Public lecture: Fear, loss and the potential for progressive nostalgia: challenging right-wing populism
Mon statut pour la session
In this lecture, I would like to talk about deindustrialised communities, heritage and memory in the context of right-wing populism. Drawing on studies of memory and heritage, I argue that right-wing populists have cornered the market on talking about the past of deindustrialised communities. They have successfully misrepresented this rich and complex history to fuel rage, resentment, fear and reactionary nostalgia. Indeed, ‘the past’, and in particular the industrial and working-class past, has been a feature of recent right-wing populist rhetoric around the world. Recent work in heritage studies has identified ‘the past’, particularly as feelings of ‘nostalgia’, as being particularly useful in mobilising affect and emotion.

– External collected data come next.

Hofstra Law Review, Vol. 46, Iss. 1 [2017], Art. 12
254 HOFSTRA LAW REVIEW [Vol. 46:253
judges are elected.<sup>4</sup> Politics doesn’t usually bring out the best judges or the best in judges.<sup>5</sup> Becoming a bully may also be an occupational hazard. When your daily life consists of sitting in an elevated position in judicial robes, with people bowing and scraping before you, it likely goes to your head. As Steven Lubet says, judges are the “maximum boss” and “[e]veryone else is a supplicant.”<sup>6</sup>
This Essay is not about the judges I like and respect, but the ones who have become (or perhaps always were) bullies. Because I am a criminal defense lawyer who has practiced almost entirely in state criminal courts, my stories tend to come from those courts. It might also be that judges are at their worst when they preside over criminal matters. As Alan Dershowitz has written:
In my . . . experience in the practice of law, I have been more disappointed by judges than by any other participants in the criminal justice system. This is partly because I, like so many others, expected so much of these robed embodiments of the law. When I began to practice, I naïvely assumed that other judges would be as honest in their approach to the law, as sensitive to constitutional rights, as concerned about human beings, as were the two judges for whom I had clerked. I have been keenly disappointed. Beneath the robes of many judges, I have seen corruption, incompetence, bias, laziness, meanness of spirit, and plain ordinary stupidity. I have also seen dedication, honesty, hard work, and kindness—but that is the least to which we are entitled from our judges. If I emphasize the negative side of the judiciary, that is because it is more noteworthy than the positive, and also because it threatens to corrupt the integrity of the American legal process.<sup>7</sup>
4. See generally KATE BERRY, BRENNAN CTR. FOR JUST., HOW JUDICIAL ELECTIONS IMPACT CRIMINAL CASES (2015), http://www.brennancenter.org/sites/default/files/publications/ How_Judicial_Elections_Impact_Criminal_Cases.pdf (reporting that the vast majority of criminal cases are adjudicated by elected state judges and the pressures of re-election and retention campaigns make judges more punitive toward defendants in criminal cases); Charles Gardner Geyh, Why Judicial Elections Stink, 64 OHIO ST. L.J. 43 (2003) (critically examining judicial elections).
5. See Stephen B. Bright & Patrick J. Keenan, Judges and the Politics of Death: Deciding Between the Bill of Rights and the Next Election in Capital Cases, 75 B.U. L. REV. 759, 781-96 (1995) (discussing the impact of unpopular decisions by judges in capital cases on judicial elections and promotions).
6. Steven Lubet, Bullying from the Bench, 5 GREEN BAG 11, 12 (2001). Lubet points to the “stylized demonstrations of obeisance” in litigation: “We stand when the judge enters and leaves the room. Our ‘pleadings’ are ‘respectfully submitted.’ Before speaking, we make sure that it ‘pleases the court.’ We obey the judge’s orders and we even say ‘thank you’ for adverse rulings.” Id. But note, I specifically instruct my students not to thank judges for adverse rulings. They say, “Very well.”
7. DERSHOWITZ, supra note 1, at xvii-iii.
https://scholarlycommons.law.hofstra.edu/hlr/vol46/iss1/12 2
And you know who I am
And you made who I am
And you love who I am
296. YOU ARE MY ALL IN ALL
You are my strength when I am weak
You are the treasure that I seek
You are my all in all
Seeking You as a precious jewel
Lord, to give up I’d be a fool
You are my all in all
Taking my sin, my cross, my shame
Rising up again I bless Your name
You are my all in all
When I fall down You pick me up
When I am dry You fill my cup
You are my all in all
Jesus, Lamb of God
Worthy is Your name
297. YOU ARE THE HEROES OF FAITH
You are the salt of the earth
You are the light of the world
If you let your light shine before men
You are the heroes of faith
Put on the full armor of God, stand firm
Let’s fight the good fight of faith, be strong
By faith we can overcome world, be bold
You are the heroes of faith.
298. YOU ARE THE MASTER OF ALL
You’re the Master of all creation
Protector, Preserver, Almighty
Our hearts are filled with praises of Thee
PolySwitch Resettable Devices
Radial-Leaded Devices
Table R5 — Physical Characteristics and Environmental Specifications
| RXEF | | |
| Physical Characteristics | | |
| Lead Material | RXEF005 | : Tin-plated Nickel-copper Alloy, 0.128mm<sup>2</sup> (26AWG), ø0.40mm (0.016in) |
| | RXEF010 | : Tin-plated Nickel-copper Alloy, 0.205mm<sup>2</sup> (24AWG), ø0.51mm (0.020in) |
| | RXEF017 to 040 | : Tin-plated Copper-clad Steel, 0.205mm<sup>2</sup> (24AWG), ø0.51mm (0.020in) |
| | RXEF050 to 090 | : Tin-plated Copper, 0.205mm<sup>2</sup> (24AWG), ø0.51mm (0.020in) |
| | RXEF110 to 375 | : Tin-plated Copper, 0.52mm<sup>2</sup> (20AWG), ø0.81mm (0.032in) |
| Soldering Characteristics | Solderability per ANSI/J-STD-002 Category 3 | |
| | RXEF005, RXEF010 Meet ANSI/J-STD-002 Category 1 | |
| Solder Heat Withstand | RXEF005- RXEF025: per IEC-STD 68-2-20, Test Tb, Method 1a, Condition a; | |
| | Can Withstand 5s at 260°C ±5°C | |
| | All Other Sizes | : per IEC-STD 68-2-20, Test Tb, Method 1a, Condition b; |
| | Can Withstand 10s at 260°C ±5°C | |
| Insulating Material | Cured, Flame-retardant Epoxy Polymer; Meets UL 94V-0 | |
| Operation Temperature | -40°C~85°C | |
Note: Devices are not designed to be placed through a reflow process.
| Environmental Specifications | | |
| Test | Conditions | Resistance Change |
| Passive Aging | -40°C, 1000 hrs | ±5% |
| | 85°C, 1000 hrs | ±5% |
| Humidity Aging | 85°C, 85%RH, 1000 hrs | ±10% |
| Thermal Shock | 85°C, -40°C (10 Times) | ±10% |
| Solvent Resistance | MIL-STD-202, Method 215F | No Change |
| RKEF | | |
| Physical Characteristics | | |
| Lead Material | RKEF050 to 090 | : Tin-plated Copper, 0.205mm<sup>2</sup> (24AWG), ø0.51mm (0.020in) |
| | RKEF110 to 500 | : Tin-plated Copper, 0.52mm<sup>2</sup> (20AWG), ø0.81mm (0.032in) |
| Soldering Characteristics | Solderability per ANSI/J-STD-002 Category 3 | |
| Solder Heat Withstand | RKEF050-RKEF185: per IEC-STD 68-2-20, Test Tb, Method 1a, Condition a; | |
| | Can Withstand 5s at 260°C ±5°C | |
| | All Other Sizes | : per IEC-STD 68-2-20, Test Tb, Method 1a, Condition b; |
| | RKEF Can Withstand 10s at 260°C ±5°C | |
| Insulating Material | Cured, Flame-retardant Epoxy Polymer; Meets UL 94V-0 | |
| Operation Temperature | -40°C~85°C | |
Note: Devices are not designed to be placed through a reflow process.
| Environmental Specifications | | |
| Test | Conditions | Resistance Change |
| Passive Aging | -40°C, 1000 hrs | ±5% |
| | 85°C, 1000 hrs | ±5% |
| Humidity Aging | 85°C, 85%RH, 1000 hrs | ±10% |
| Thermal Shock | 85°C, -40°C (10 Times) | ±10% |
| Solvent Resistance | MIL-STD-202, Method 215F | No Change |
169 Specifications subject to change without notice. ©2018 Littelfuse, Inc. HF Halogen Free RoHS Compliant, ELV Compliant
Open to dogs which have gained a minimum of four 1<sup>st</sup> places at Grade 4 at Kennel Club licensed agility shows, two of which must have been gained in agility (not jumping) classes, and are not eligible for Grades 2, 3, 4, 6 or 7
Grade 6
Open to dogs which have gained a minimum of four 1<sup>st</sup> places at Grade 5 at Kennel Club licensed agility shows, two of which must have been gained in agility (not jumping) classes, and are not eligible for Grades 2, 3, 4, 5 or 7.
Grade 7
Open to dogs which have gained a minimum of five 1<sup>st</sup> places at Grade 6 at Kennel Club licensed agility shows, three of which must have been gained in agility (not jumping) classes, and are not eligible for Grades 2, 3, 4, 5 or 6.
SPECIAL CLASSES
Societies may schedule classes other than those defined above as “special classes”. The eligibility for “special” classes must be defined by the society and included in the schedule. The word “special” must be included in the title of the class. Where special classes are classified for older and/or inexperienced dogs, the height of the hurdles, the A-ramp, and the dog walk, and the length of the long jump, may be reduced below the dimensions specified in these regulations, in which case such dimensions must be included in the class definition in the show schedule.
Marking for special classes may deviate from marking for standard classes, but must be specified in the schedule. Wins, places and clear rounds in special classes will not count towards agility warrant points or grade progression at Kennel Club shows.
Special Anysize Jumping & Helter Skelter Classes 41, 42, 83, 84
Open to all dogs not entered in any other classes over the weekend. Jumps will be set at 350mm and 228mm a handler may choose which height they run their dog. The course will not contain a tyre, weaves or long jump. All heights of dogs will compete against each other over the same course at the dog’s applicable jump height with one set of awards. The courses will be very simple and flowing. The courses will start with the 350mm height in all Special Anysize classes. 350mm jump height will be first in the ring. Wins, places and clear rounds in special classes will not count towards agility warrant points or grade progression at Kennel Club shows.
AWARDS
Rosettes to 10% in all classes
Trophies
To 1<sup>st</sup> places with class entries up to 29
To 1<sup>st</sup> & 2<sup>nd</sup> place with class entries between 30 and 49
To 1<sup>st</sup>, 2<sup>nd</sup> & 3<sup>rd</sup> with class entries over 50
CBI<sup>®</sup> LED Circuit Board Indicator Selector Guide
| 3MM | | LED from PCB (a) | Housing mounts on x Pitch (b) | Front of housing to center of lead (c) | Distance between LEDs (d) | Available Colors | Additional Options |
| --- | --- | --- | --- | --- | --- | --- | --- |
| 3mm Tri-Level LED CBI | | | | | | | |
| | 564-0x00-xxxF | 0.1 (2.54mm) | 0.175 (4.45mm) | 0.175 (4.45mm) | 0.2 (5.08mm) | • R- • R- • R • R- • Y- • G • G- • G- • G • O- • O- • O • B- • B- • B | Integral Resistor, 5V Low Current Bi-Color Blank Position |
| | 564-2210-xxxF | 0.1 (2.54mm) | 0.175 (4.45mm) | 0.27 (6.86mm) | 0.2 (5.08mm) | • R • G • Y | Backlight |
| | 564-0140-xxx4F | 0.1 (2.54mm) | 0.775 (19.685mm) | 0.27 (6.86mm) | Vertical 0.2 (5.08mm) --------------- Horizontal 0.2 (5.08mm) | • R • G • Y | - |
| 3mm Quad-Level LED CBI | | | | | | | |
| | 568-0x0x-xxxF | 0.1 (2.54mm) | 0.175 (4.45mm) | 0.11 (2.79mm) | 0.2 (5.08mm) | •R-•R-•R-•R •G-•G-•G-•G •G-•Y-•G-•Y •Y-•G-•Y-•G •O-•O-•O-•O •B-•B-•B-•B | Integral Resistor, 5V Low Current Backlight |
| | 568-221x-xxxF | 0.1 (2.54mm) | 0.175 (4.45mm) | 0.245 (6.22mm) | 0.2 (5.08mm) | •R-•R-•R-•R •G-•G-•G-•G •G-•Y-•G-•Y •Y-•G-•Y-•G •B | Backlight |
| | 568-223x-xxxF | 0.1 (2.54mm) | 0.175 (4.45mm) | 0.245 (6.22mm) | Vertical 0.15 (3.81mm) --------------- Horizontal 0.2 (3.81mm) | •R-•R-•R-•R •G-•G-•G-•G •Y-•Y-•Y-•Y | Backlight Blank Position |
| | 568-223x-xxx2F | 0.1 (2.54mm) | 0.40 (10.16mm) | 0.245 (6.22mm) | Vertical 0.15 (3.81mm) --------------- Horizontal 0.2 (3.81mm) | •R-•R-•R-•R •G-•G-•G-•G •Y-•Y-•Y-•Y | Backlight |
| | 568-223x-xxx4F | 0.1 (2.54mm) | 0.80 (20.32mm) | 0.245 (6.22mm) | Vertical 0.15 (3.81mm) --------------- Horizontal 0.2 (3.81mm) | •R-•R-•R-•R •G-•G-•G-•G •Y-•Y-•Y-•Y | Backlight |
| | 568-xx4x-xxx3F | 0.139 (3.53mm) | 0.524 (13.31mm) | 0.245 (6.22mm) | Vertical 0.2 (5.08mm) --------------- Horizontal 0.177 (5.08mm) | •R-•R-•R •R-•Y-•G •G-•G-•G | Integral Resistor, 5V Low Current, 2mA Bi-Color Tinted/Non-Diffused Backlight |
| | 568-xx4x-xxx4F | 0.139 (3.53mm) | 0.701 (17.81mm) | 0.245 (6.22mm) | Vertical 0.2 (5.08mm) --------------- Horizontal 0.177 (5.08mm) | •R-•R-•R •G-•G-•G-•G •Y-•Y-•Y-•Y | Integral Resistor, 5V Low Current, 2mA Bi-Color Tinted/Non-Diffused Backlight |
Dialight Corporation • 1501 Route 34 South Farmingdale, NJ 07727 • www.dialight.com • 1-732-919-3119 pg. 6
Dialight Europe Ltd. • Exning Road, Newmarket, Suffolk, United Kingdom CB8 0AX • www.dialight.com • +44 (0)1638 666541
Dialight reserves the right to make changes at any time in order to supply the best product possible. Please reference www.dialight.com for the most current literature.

I would like to draw on this work to challenge the rather journalistic assumption that working-class communities decimated by deindustrialisation are now the natural allies of right-wing populists. There are rich veins of heritage and memory to mine in these communities that can enliven progressive repertoires of emotion. Rather than just despair and rage, there is also an emotional vocabulary of progressive nostalgia that can be mobilised to move people to act in concert for positive ends. By building on emotional commitments to histories of strong communities, collective action, and trade union activism, ‘the past’ can be drawn on to give life to a progressive nostalgia.